▶ Exercise inputs:
== Segment start ==
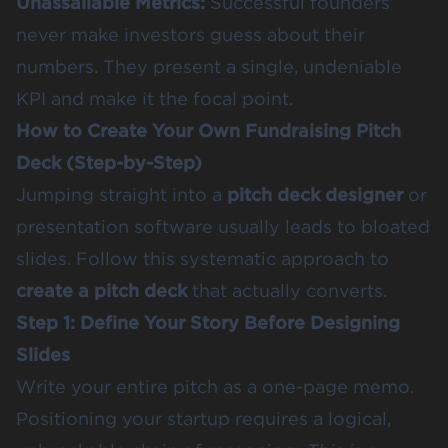
Unassailable Metrics:
Successful founders
never make investors guess about their
numbers. They present a single, undeniable
KPI and make it the focal point.
How to Create Your Own Fundraising Pitch
Deck (Step-by-Step)
Jumping straight into a
pitch deck designer
or
presentation software usually leads to bloated
slides. Follow this systematic approach to
create a pitch deck
that actually converts.
Step 1: Define Your Story Before Designing
Slides
Write your entire pitch as a one-page memo.
Positioning your startup requires a logical,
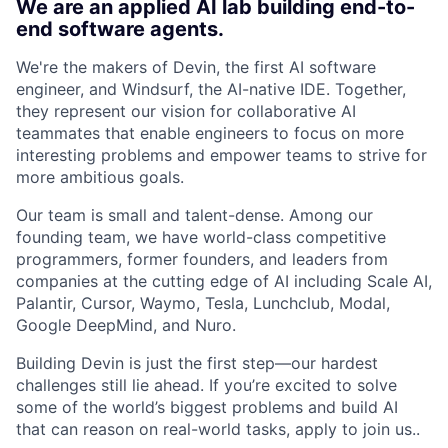
We are an applied AI lab building end-to-
end software agents.
We're the makers of Devin, the first AI software
engineer, and Windsurf, the AI-native IDE. Together,
they represent our vision for collaborative AI
teammates that enable engineers to focus on more
interesting problems and empower teams to strive for
more ambitious goals.
Our team is small and talent-dense. Among our
founding team, we have world-class competitive
programmers, former founders, and leaders from
companies at the cutting edge of AI including Scale AI,
Palantir, Cursor, Waymo, Tesla, Lunchclub, Modal,
Google DeepMind, and Nuro.
Building Devin is just the first step—our hardest
challenges still lie ahead. If you’re excited to solve
some of the world’s biggest problems and build AI
that can reason on real-world tasks, apply to join us..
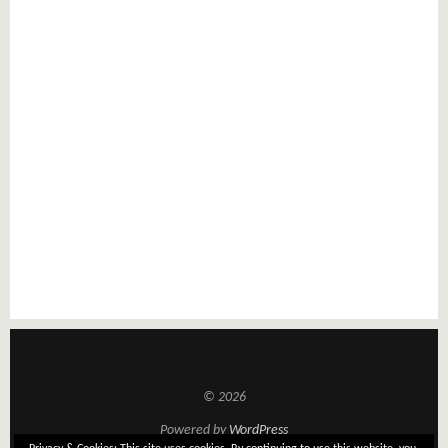
© 2026
Powered by
WordPress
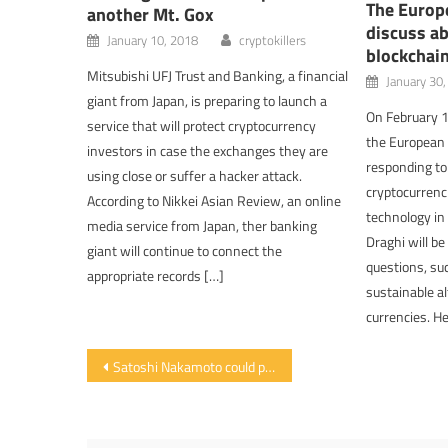
The Europe
another Mt. Gox
discuss ab
January 10, 2018
cryptokillers
blockchai
Mitsubishi UFJ Trust and Banking, a financial
January 30
giant from Japan, is preparing to launch a
On February 1
service that will protect cryptocurrency
the European 
investors in case the exchanges they are
responding to
using close or suffer a hacker attack.
cryptocurrenc
According to Nikkei Asian Review, an online
technology in 
media service from Japan, ther banking
Draghi will b
giant will continue to connect the
questions, suc
appropriate records […]
sustainable al
currencies. H
Post navigation
Satoshi Nakamoto could possess six billion dollars in bitcoin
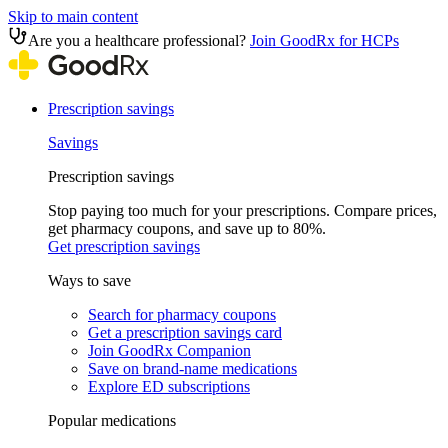
Skip to main content
Are you a healthcare professional?
Join GoodRx for HCPs
Prescription savings
Savings
Prescription savings
Stop paying too much for your prescriptions. Compare prices,
get pharmacy coupons, and save up to 80%.
Get prescription savings
Ways to save
Search for pharmacy coupons
Get a prescription savings card
Join GoodRx Companion
Save on brand-name medications
Explore ED subscriptions
Popular medications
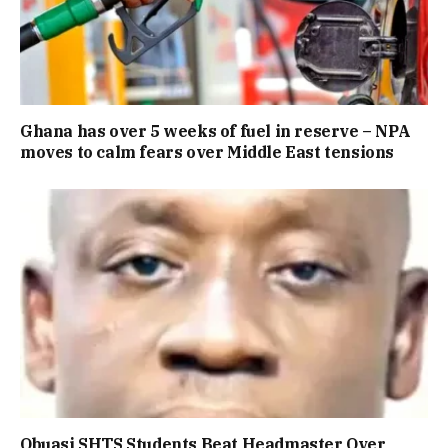
Ghana has over 5 weeks of fuel in reserve – NPA
moves to calm fears over Middle East tensions
Obuasi SHTS Students Beat Headmaster Over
== Segment end ==
▶ Assignment: Print the listing word for word, from its first line through the line containing "Positioning your startup", including that line. Leave the pictures out.

▶ Completed task:
Unassailable Metrics:
Successful founders
never make investors guess about their
numbers. They present a single, undeniable
KPI and make it the focal point.
How to Create Your Own Fundraising Pitch
Deck (Step-by-Step)
Jumping straight into a
pitch deck designer
or
presentation software usually leads to bloated
slides. Follow this systematic approach to
create a pitch deck
that actually converts.
Step 1: Define Your Story Before Designing
Slides
Write your entire pitch as a one-page memo.
Positioning your startup requires a logical,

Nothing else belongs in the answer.